## Text:
○ ○ ○ ○ ○ ○ ○

I'd like to get feedback on this PR and implement that feedback into Yondar; then we will have an implementation justifying a merge.

○ ○ ○ ○ ○ ○ ○

## Provided material:
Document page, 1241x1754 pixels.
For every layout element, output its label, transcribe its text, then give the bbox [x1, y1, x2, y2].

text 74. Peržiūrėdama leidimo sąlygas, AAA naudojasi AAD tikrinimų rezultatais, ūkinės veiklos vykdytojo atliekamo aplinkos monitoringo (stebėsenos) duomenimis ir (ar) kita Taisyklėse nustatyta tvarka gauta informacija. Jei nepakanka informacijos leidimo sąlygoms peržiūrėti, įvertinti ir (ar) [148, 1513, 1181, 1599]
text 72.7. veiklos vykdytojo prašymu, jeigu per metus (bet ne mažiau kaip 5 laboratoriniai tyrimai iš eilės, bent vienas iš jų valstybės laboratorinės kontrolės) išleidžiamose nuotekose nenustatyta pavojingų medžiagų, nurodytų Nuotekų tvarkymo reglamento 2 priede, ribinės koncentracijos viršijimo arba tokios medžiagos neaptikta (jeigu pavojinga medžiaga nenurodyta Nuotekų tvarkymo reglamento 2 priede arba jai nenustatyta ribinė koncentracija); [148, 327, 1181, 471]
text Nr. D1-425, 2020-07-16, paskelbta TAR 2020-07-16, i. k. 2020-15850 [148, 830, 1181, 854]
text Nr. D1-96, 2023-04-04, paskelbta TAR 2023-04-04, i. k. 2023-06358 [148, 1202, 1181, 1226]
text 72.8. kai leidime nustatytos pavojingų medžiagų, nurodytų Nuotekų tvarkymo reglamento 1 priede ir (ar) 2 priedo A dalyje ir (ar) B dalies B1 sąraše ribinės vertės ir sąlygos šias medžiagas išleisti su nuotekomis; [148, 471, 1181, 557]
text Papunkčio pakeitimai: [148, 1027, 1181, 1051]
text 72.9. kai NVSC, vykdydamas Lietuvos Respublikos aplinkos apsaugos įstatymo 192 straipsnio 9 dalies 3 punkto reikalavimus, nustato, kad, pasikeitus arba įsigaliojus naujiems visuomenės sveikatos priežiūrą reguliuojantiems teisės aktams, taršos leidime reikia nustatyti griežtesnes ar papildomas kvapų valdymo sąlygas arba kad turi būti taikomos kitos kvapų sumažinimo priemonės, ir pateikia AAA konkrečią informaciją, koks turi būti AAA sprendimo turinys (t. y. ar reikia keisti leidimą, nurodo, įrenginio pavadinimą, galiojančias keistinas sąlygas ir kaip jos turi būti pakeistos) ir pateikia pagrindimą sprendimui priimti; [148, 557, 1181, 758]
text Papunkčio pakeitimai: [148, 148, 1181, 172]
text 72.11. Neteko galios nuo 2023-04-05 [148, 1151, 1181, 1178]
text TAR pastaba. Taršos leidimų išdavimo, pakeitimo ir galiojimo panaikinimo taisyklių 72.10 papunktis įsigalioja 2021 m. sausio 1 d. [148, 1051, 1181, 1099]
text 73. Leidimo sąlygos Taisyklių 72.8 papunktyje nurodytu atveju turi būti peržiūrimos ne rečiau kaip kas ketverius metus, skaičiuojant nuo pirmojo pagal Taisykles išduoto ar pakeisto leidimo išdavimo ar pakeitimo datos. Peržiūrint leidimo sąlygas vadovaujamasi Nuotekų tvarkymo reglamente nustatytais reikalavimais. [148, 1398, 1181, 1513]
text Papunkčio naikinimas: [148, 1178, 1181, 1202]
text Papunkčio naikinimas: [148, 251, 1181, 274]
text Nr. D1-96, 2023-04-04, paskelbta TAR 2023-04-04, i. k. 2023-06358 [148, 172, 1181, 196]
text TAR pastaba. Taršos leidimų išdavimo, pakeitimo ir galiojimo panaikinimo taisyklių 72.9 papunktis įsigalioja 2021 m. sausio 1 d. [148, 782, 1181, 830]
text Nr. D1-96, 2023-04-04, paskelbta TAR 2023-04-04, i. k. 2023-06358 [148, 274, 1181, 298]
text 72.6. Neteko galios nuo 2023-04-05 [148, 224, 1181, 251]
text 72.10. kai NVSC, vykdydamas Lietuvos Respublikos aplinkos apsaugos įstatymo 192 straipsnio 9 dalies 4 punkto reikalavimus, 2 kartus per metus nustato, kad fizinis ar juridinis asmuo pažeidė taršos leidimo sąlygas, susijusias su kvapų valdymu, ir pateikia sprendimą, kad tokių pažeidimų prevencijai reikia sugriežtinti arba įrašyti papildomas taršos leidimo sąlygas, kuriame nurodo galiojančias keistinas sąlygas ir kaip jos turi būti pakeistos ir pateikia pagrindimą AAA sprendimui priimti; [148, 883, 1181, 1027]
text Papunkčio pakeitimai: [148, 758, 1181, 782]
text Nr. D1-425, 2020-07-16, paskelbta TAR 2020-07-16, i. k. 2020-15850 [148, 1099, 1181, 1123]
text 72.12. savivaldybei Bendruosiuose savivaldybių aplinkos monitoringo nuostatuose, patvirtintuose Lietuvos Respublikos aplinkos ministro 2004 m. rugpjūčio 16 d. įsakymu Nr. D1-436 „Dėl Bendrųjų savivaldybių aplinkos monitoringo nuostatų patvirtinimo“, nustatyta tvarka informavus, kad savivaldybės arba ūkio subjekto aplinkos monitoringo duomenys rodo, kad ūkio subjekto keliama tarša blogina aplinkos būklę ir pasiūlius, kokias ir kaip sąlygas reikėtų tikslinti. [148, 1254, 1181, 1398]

○ ○ ○ ○ ○ ○ ○

## Task to complete:
According to the text, what will be done with the feedback on this PR? Answer using only the text, not the data.

## The answer:
It will be implemented into Yondar.